The wind farm was scuttled when the Town of Stockbridge issued a moratorium in September, 1998 on construction of "towers or other structures over 100 feet in height and located along and on the Niagara Escarpment." MG&E attorney Richard Nordeng says the moratorium was "tailored specifically to prevent construction of the wind farm -- supposedly for an interim period while they evaluated other ordinances -- though they knew full well that the practical effect of the moratorium was to prohibit the project."
The first suit, by the project's opponents, was filed in early 1999 at the Calumet County circuit court in Chilton. It alleges that the state Public Service Commission improperly granted construction authority for the project, since it did not complete a thorough environmental impact analysis, especially on the effects of the wind farm on birds and bats. William Engler, a local attorney, is apparently the major driver behind the suit.
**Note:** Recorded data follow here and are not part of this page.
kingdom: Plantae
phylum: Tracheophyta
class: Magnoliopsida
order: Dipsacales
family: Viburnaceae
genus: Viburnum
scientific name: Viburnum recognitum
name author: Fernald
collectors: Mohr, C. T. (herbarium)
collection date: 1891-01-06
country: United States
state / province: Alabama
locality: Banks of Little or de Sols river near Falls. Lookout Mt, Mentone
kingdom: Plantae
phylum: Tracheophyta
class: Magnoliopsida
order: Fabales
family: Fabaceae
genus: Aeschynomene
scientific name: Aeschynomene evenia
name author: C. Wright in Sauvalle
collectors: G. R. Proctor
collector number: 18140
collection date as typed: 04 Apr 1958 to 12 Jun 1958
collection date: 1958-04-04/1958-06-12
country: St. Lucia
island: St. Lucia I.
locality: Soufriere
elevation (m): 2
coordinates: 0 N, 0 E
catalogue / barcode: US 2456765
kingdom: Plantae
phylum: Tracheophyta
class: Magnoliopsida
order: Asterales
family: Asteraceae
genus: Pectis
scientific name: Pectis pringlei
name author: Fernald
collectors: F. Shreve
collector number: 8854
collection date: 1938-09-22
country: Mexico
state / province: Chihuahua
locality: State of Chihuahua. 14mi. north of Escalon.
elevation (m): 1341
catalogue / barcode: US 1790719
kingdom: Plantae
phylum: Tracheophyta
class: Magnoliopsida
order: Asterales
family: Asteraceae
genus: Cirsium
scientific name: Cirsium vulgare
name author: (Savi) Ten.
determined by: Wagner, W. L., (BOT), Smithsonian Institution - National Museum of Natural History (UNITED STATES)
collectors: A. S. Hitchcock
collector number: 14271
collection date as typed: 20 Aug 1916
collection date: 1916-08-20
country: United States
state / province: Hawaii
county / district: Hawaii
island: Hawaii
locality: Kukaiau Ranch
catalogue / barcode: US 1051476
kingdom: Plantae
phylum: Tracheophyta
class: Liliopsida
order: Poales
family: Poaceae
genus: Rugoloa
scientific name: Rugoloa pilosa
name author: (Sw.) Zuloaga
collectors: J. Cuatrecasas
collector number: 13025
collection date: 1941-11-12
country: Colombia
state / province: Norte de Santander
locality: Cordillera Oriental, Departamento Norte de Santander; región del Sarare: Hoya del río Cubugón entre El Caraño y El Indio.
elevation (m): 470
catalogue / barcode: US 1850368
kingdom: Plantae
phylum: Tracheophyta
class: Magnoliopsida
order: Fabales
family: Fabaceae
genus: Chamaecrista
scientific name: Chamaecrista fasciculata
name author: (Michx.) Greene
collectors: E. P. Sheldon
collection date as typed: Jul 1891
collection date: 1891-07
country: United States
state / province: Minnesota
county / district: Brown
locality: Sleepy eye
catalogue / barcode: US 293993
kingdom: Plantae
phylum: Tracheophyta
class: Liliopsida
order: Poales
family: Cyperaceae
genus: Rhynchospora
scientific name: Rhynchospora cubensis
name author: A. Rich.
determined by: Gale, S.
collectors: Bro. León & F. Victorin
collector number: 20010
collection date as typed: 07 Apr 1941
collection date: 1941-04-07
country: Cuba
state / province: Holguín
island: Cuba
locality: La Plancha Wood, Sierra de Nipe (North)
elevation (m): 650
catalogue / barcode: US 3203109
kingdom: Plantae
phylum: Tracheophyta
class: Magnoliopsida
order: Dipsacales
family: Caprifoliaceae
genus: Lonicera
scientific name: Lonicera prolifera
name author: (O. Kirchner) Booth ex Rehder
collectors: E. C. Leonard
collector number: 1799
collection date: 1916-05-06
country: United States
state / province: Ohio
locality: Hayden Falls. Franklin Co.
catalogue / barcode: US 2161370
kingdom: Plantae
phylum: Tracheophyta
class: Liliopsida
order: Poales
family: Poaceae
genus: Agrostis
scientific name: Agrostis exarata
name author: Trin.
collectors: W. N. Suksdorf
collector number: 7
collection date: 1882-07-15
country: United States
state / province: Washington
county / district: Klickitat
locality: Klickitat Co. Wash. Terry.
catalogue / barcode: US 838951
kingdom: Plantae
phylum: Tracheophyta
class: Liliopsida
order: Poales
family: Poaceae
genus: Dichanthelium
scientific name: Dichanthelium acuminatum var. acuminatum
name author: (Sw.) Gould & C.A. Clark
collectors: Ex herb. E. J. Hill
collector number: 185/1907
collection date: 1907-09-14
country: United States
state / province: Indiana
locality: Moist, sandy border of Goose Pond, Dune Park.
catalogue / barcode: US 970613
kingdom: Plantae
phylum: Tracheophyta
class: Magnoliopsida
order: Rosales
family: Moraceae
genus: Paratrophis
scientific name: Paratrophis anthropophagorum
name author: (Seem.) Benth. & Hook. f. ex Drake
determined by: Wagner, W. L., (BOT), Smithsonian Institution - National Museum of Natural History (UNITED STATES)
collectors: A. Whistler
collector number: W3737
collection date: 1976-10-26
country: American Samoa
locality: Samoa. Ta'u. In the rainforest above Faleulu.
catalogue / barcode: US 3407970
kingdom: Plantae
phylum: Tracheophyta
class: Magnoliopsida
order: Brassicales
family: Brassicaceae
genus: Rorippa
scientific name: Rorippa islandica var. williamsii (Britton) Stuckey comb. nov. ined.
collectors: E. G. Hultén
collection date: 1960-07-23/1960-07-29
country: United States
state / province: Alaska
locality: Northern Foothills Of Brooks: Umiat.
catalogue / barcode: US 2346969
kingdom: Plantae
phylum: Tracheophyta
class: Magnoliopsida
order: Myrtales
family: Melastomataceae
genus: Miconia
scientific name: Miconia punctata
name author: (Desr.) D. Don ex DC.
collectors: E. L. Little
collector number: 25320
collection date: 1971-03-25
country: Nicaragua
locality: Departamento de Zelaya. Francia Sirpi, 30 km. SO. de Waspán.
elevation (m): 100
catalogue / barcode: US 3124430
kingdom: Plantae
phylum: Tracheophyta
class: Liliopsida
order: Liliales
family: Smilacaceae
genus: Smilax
Engler is the former owner of a large birdseed company who owns property that overlooks Lake Winnebago near the proposed wind site. The land is valuable for future housing development.
Nordeng thinks Engler's suit is without merit. "The commission is not required to assure there is maximum and complete study of every effect before they approve a project," he says. "They just need to make a reasonable interpretation." In approving the construction permit, the commission had reviewed the literature on avian mortality and ordered a study of the effects of the wind farm on birds after it was built. Final briefs were submitted June 15 and Judge Donald Poppy is expected to rule on the case by December.
While Nordeng thinks the Stockbridge ordinance is invalid and asked the judge to overturn it, the issue is only peripheral to the case and the judge may or may not rule on the ordinance. Nonetheless, MG&E does not intend to challenge the ordinance further.
The ordinance, however, is key to the second lawsuit, filed by the two landowners who would have hosted the project. They say Stockbridge acted beyond its authority, and violated state statutes by basing the moratorium on aesthetics and effects on land values. Under state statute, towns may only block wind projects based on public health and safety issues.
After the moratorium, MG&E moved on to Kewaunee County, where it received permits and constructed an 11.2 MW wind farm earlier this year (Windpower Monthly, January 1999). The Stockbridge landowners, who had negotiated land leases with MG&E, allege in their suit that they lost money when the project was blocked, and are now suing the town for loss of $1,195,931.